Inländisches Arbeitskräftepotenzial besser abschöpfen

Auch wenn sich eine Abkühlung der Konjunktur abzeichnet und dies zu einer Normalisierung des Arbeitsmarkts führt, ist das Problem der fehlenden Fachkräfte nicht vom Tisch. Zur Entschärfung der Situation muss prioritär das im Inland verfügbare Arbeitskräftepotenzial besser ausgeschöpft werden, subsidiär bleibt eine arbeitsmarktorientierte Zuwanderung jedoch unabdingbar, auch wenn unsere Nachbarländer ebenfalls unter zunehmendem Fachkräftemangel leiden. Hendrik Budliger, Gründer und Leiter des Kompetenzzentrums Demografik, hat die Bevölkerungsentwicklung in der Schweiz und den wichtigsten Zuwanderungsländern vertieft untersucht. Er kommt zum Schluss, dass die Szenarien, die von einer konstanten oder sogar steigenden Migration ausgehen, zu optimistisch sind. Laut seinen Berechnungen entwickelt sich die Zahl der Erwerbstätigen in der Schweiz ab 2025 rückläufig, und dies trotz Zuwanderung.

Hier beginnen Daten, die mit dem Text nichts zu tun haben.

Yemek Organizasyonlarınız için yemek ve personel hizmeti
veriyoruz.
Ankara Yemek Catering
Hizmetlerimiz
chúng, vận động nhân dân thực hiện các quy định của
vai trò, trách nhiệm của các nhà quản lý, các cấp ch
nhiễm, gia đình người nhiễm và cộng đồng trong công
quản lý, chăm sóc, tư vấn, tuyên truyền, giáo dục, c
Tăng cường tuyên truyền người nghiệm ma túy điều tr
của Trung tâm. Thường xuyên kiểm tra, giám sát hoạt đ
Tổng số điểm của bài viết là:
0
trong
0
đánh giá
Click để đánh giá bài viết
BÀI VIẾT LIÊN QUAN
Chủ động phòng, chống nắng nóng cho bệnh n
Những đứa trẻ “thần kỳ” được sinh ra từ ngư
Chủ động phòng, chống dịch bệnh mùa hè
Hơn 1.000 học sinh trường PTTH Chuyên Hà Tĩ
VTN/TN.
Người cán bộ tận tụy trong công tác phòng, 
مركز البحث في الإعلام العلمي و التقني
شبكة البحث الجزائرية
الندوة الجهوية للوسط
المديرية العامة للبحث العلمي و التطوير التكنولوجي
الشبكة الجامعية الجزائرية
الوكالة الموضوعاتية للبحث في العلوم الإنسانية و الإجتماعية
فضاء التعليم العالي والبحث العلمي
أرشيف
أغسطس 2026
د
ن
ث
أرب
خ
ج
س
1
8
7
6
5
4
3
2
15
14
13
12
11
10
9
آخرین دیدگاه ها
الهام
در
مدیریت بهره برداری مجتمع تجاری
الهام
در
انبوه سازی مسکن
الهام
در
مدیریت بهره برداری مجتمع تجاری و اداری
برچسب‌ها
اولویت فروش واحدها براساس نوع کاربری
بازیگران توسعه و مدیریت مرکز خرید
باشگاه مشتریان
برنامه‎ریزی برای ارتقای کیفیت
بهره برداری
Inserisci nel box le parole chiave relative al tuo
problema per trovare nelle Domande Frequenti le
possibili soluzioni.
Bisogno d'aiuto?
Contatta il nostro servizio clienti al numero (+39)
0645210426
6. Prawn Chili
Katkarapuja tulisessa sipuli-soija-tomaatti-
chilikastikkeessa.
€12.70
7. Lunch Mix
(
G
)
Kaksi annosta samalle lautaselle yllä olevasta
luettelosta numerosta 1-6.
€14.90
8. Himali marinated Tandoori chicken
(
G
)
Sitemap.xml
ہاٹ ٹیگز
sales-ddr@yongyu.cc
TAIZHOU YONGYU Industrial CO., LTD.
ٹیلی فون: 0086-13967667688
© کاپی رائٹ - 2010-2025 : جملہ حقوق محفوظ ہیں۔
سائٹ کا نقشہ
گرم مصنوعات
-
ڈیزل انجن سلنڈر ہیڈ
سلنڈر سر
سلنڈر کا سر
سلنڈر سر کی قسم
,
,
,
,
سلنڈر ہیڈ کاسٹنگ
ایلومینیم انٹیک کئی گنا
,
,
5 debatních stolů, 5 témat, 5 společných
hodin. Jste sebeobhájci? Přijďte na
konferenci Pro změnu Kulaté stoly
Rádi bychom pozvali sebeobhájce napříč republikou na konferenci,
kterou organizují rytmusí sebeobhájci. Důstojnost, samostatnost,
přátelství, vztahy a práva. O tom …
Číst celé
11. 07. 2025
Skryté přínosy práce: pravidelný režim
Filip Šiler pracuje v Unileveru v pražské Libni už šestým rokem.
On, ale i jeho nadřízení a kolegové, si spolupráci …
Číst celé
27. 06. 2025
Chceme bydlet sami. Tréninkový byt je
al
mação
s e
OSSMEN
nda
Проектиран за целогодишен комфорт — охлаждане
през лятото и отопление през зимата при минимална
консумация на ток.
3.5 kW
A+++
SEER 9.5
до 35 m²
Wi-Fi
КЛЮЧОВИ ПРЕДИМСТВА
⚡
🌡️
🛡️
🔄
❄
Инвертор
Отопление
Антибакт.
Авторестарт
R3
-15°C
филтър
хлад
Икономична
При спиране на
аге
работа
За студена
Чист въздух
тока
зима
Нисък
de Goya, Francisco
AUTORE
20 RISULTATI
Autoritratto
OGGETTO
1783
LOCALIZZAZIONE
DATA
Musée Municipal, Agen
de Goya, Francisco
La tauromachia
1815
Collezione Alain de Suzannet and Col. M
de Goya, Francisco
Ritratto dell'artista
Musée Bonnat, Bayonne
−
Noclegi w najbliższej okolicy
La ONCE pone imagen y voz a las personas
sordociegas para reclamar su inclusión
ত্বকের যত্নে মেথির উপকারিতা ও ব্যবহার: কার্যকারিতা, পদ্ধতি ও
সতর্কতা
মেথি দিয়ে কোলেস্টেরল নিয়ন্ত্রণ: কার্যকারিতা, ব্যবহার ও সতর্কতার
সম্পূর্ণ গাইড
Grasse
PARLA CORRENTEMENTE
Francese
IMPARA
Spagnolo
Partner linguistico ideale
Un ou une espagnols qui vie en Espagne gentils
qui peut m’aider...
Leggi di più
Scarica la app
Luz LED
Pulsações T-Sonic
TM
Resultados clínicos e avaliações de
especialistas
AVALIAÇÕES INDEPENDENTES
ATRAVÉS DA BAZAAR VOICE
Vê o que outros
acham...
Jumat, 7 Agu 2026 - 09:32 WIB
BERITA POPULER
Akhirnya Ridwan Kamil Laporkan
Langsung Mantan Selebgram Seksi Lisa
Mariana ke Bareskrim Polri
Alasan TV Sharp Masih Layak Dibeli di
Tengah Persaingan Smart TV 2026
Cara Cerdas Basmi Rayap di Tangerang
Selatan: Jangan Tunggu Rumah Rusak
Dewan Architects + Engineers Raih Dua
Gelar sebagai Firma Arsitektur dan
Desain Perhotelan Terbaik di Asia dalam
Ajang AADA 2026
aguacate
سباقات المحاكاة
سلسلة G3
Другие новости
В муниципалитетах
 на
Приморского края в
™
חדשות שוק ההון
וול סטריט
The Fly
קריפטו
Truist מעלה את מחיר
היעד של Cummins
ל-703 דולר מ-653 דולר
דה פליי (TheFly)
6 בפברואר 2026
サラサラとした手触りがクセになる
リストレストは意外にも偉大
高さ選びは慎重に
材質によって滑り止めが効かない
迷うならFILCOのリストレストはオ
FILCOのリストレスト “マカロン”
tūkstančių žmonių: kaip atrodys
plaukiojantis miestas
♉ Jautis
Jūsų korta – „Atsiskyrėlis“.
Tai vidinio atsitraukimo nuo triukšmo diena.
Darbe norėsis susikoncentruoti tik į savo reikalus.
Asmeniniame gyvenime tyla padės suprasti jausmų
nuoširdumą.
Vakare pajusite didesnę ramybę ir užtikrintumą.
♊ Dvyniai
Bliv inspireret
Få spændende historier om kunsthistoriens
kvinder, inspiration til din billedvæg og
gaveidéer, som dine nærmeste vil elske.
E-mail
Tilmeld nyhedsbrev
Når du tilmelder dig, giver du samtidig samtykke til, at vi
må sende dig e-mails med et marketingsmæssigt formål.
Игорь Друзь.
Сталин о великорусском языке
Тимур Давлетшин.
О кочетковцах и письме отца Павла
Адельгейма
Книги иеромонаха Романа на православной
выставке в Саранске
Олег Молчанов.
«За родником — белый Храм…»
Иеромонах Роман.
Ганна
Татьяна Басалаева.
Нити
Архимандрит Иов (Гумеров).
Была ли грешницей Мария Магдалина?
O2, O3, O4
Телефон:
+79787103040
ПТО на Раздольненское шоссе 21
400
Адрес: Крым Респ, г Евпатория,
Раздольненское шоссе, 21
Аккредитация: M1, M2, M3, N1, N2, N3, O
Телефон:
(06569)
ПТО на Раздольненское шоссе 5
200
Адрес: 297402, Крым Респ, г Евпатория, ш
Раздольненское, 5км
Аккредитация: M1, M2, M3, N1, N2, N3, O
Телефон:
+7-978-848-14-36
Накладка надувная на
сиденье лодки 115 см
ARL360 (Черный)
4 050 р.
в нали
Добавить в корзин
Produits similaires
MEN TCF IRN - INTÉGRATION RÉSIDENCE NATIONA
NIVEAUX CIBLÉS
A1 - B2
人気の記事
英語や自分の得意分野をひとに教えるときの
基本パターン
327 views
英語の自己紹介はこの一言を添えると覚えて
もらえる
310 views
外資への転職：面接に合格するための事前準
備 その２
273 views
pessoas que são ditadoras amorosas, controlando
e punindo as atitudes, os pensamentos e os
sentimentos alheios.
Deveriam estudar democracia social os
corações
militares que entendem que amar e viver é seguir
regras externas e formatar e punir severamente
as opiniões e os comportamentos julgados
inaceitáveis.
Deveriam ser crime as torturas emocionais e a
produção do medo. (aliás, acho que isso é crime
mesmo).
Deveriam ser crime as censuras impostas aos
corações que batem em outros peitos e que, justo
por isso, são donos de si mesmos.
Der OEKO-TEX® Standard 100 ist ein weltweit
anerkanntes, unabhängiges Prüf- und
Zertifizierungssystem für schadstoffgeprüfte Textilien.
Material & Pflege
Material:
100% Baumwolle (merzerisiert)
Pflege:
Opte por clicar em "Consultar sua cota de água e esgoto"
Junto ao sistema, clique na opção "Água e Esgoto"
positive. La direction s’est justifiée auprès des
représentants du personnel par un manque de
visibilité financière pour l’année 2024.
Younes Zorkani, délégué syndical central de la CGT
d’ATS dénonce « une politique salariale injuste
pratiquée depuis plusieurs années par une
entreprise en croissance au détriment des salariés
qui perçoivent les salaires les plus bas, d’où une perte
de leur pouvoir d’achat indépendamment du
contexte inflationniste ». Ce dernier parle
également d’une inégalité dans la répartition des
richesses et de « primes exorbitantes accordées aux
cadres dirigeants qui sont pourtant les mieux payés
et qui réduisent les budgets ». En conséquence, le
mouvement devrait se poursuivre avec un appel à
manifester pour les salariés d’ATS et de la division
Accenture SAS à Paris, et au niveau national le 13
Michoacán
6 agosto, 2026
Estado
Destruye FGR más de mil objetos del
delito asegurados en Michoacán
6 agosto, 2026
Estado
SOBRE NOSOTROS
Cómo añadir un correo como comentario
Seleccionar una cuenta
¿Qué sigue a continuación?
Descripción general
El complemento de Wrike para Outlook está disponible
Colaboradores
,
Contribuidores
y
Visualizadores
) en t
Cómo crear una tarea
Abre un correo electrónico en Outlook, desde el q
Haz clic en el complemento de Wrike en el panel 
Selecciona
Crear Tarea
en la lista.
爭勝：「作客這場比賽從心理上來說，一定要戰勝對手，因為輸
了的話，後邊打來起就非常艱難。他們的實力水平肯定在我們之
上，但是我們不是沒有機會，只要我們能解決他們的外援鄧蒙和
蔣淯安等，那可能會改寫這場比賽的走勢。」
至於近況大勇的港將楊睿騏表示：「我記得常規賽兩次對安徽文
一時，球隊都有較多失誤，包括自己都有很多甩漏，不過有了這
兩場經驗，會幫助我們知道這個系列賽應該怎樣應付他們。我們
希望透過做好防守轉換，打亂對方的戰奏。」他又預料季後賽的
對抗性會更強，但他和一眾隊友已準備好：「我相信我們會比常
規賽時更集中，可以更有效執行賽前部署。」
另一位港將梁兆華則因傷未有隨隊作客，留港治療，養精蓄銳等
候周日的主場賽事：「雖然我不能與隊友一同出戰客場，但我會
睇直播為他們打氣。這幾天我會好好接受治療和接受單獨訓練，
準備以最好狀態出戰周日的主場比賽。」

Die Arbeitgeber sehen sich dabei in ihren Bestrebungen, das inländische Arbeitskräftepotenzial zu stärken, umso mehr bestätigt. Laut Roland A. Müller, Direktor des Schweizerischen Arbeitgeberverbands (SAV), ist ein umfangreiches Massnahmenpaket nötig. So fordert er eine Erhöhung von Arbeitszeit und Arbeitsvolumen. Die erwerbstätige Bevölkerung arbeite durchschnittlich nahezu 14 Tage weniger als noch vor 10 Jahren, so Müller. «Um dem Fachkräftemangel entgegenzuwirken, müssen wir das Arbeitsvolumen erhöhen statt über weitere Senkungen nachzudenken. Vor allem bei Mini-Pensen unter 40 Prozent muss man ansetzen.» Zweitens müsse sich Arbeiten wieder mehr lohnen, auch durch steuerliche Anreize. Die „Heiratsstrafe“, also die steuerliche Ungleichbehandlung von Ehepaaren gegenüber von Einzelpersonen, gehöre abgeschafft und die Individualbesteuerung eingeführt, so Roland A. Müller weiter. Und drittens fordert Müller Investitionen in die Kinderbetreuung, so dass es auch Müttern oder Vätern leichter möglich ist, ihre Arbeitspensen aufzustocken, wenn sie dies möchten.